Banca IMI Researcher: Blockchain Won't Work if Banks Don't Change

The head of interest rate and credit models at Banca IMI has penned a new paper on blockchain tech.

AccessTimeIconApr 13, 2016 at 3:40 p.m. UTC
Updated Sep 11, 2021 at 12:13 p.m. UTC

The head of interest rate and credit models at Banca IMI, an investment banking and capital markets subsidiary of Intesa Sanpaolo, has penned a new paper on blockchain technology.

Dedicated to spotlighting "real business cases" for the technology, Massimo Morini’s report argues that the lesson that should be learned from cryptocurrencies such as bitcoin is that traditional financial business model needs to be reformed, not just improved.

Morini writes:

"One crucial misunderstanding here is the idea that blockchain technology can be exported to financial markets as they are to make them more efficient. This is meaningless; blockchain technology was created to change some trust-based business processes to make them less reliant on trust; without structural changes in this direction the best of blockchain technology is lost and just the inefficiencies are left."

Morini goes on to argue that the financial industry must now be prepared to use trust in a "totally different way" and to reimagine existing business processes.

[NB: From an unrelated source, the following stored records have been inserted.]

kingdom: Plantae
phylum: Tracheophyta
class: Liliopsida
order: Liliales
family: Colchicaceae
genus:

Still, he acknowledges that its efficiencies are not needed in all markets, stating that the financial industry needs to emphasize use cases where risks are outweighed by the cost savings of having less reconciliation and faster settlement. Morini highlights over-the-counter derivatives as an instance of such a market, and analyzes both current and theoretical approaches to its design.

Morini goes on to conclude that new business models based on distributed accounting and blockchain-based smart contracts will require additional regulatory clarity to scale, and that digital currencies or assets will need to be convertible with central bank accounts or at financial institutions.

However, he suggested such changes could come quickly, concluding:

"Legal and regulatory status could come earlier than expected if regulators see advantages in an architecture which is more transparent and creates less risk than most of the current solutions."